What if we quoted a really sharp expert on this subject to back us up? Here’s Tali Sharot, professor of cognitive neuroscience at University College London in her new book The Influential Mind: What the Brain Reveals About Our Power to Change Others:
“Data has only a limited capacity to alter the strong opinions of others… When you provide someone with new data, they quickly accept evidence that confirms their preconceived notions and assess counter-evidence with a critical eye… In fact, presenting people with information that contradicts their opinion can cause them to come up with altogether new counterarguments that further strengthen their original view.”
Sharot offers, yes, a great deal of data and logic to support her conclusion, but don’t hold that against her. She’s not arguing against reason, she’s explaining why reason alone rarely changes minds.
Thankfully, her research also points to what does work. Here are the highlights…
1. Connect on an emotional level.
“Emotions are especially contagious; by expressing feelings ourselves we are shaping other people’s emotional states, and by doing so we make it more likely that the people in front of us will take on our point of view… Emotion equates the physiological state of the listener with that of the speaker, which makes it more likely that the listener will process incoming information in a similar manner to how the speaker sees it.
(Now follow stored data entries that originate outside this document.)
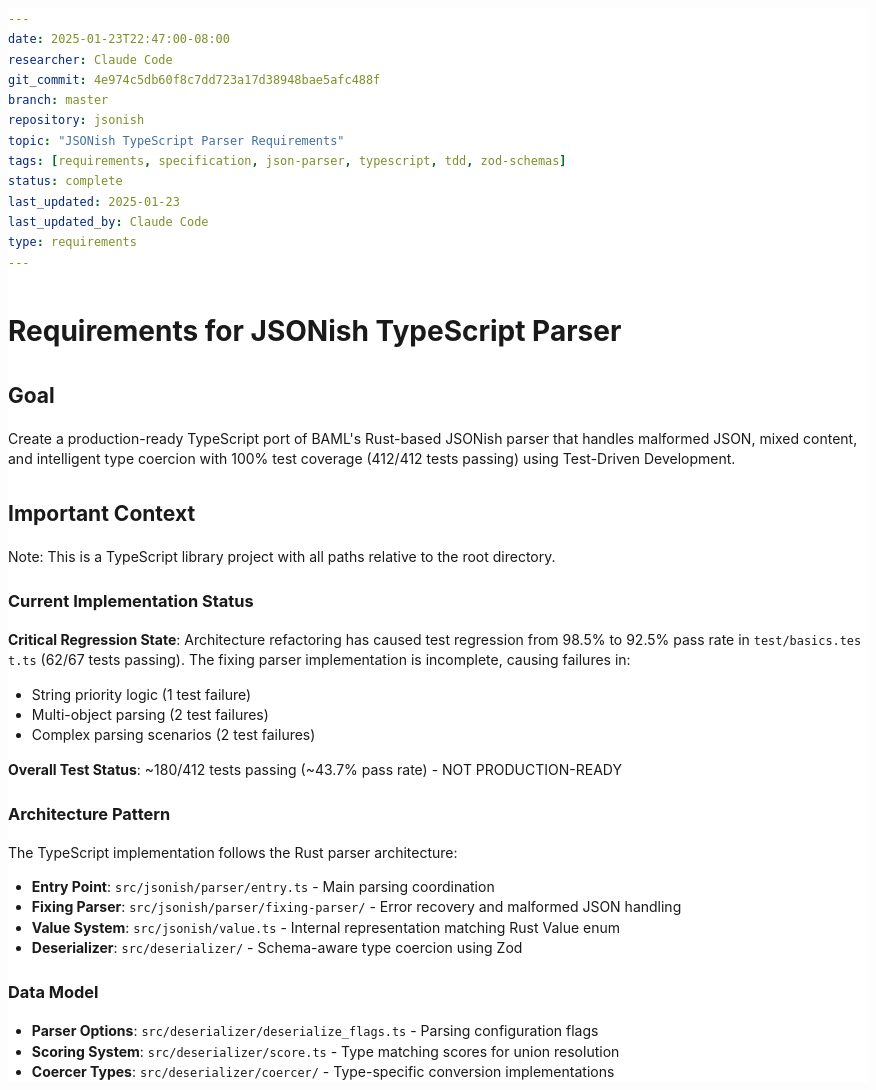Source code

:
 ```yaml
---
date: 2025-01-23T22:47:00-08:00
researcher: Claude Code
git_commit: 4e974c5db60f8c7dd723a17d38948bae5afc488f
branch: master
repository: jsonish
topic: "JSONish TypeScript Parser Requirements"
tags: [requirements, specification, json-parser, typescript, tdd, zod-schemas]
status: complete
last_updated: 2025-01-23
last_updated_by: Claude Code
type: requirements
---
```


# Requirements for JSONish TypeScript Parser

## Goal
Create a production-ready TypeScript port of BAML's Rust-based JSONish parser that handles malformed JSON, mixed content, and intelligent type coercion with 100% test coverage (412/412 tests passing) using Test-Driven Development.

## Important Context
Note: This is a TypeScript library project with all paths relative to the root directory.

### Current Implementation Status
**Critical Regression State**: Architecture refactoring has caused test regression from 98.5% to 92.5% pass rate in `test/basics.test.ts` (62/67 tests passing). The fixing parser implementation is incomplete, causing failures in:
- String priority logic (1 test failure)
- Multi-object parsing (2 test failures) 
- Complex parsing scenarios (2 test failures)

**Overall Test Status**: ~180/412 tests passing (~43.7% pass rate) - NOT PRODUCTION-READY

### Architecture Pattern
The TypeScript implementation follows the Rust parser architecture:
- **Entry Point**: `src/jsonish/parser/entry.ts` - Main parsing coordination
- **Fixing Parser**: `src/jsonish/parser/fixing-parser/` - Error recovery and malformed JSON handling
- **Value System**: `src/jsonish/value.ts` - Internal representation matching Rust Value enum
- **Deserializer**: `src/deserializer/` - Schema-aware type coercion using Zod

### Data Model
- **Parser Options**: `src/deserializer/deserialize_flags.ts` - Parsing configuration flags
- **Scoring System**: `src/deserializer/score.ts` - Type matching scores for union resolution
- **Coercer Types**: `src/deserializer/coercer/` - Type-specific conversion implementations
This is why eliciting emotion can help in communicating your ideas and having others share your point of view.”
2. Find common ground, instead of trying to prove others wrong.
“For example, telling parents who refuse to vaccinate their children that science has shown that vaccines do not cause autism did not alter the parents’ behavior. Instead, saying that vaccines would protect their children from deadly diseases was more effective—the argument did not contradict their prior beliefs and was compatible with the common goal of keeping children healthy.”
3. Reduce the sense of fear or threat.
“We found that under threat, people were much more inclined to take in negative information—such as learning that the likelihood of being robbed is higher than they’d thought—than when they were relaxed. The more stressed they were, the greater their tendency to alter their views in response to unexpected bad news. Under threat, we automatically absorb cues about danger.”
4. Increase the sense of agency.
“To produce impact, we often need to overcome our instinct to control and instead offer a choice… What is interesting is that the sense of control need only be that—a perception. It is better to guide people toward ultimate solutions while at the same time maintaining their sense of agency, rather than to give orders.”
So, bottom line, if there’s a voice in your head shouting “WHY WON’T THOSE PEOPLE JUST ACCEPT THE FACTS?!!!” you’re likely striking out on all of the points above. That doesn’t make your argument wrong, of course, but it does greatly decrease your likelihood of achieving your goal, which is to open minds, to influence and persuade.